O presidente da Lusa frisou que, actualmente, e apesar de “todo o potencial” da língua portuguesa, “menos de cinco por cento dos conteúdos na Internet estão em português”, pelo que este protocolo, um “caderno de compromissos” entre a Lusa e a RTP, visa a criação de uma “marca global de informação em português”, um “canal multimédia que abrace os mundos da língua portuguesa”.

O presidente da RTP, por seu turno, realçou a necessidade de “articular” a produção noticiosa das empresas com esta “nova plataforma de média digital”, que, sustenta, prossegue caminhos de “serviço público” que ambas as empresas ligadas ao Estado devem fornecer. 
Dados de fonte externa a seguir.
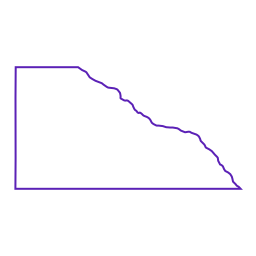 the district of Winona, Minnesota, United States of America
{"feature_id": "52423323B34480475653148", "entity_name": "Winona", "entity_type": "district", "adm_level": 2, "iso_a3": "USA", "parent_name": "United States of America", "parent_adm1": "Minnesota", "projection": "robinson", "projection_center": [-91.574, 44.02], "detail": "fine", "context": "isolated", "style": "outline", "palette": "violet", "viewbox_px": 256, "rotation_deg": 0, "n_neighbors": 0, "source": "geoboundaries", "source_scale": "gbopen_adm2", "svg_char_len": 1293}
<svg xmlns="http://www.w3.org/2000/svg" viewBox="0 0 256 256"><path d="M15.4,188.8L114.2,188.8L240.6,188.8L238.7,186.8L237.1,185.9L236.5,185.4L235.8,184.4L233.0,181.6L232.4,178.7L231.8,176.6L230.3,174.2L228.2,172.5L225.3,171.0L224.1,169.2L223.0,166.6L222.6,166.0L221.5,165.1L220.0,164.4L219.9,164.1L218.2,160.8L217.8,157.9L217.2,157.0L214.8,154.6L211.8,151.1L209.2,149.3L206.1,147.7L205.7,147.3L204.8,145.3L204.2,144.4L200.9,141.1L200.6,140.5L200.5,140.3L200.2,139.1L199.3,137.2L198.6,136.1L197.2,135.0L196.3,134.5L191.5,132.8L189.8,131.8L188.4,131.7L185.6,132.2L184.9,132.2L180.9,130.6L178.9,129.1L177.4,128.3L172.6,127.5L169.9,127.5L166.2,127.2L162.8,126.1L158.7,125.6L156.8,125.6L156.1,125.4L153.4,124.0L151.8,122.7L150.2,119.7L149.1,118.4L148.2,117.7L146.8,116.9L144.4,116.0L143.3,115.4L141.7,113.8L140.4,112.8L139.7,112.6L138.9,113.0L138.5,112.9L137.6,112.5L136.4,110.9L135.0,109.9L134.3,108.9L133.2,106.6L132.7,105.1L132.2,104.4L128.1,100.8L126.9,100.4L125.3,100.6L124.2,100.4L120.8,98.5L120.5,98.0L120.6,96.0L120.2,93.7L119.9,92.7L117.5,89.7L117.3,89.6L116.8,89.2L114.2,88.3L108.2,87.6L106.8,86.9L103.5,84.6L101.8,83.2L95.5,80.8L92.3,79.0L89.7,77.3L86.4,72.3L85.4,71.6L82.0,70.0L78.1,67.2L15.7,67.2L15.5,97.4L15.6,158.2L15.4,188.8Z" fill="none" stroke="#5b21b6" stroke-width="2"/></svg>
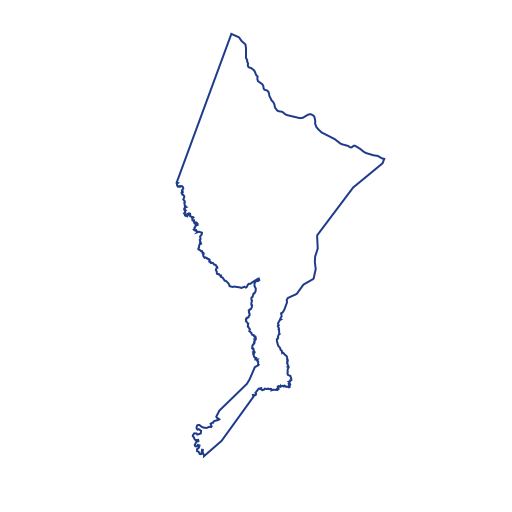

O projecto, referiram ambos os presidentes, é aberto a outras entidades e empresas dentro do “espaço da geografia da língua portuguesa”.

A partilha de delegações, correspondentes e também de momentos de formação, particularmente na área do multimédia, é também reforçada com o protocolo hoje firmado, que contou com a presença do ministro dos Assuntos Parlamentares, Jorge Lacão, responsável pela área da comunicação social.

O protocolo firmado entre a Lusa e a RTP visa desenvolver uma “plataforma electrónica comum de intercâmbio” entre os falantes de língua portuguesa, que pretende criar uma “marca global de informação em português”.

O protocolo prevê a criação de um espaço online “onde se integrará uma selecção do fio noticioso da RTP e da Lusa e uma base de dados sobre história, instituições, pessoas e eventos da comunidade de falantes de português”.

A plataforma inicial vai funcionar “em associação com uma estrutura mais lata de conteúdos não estritamente informativos, que servirá como uma plataforma relacional e como uma base de dados” sobre a cultura das comunidades falantes de português.

Segundo a minuta do protocolo, a agência noticiosa e a Rádio e Televisão de Portugal “articularão o seu trabalho no fornecimento de conteúdos, na gestão de soluções técnicas e de imagem”, comprometendo-se a “garantir acesso aos seus conteúdos para que eles possam ser editados para integrar esta plataforma, através de um modelo de compensações financeiras a estabelecer de acordo com o valor de trabalho e conteúdo colocados por cada uma no projecto”.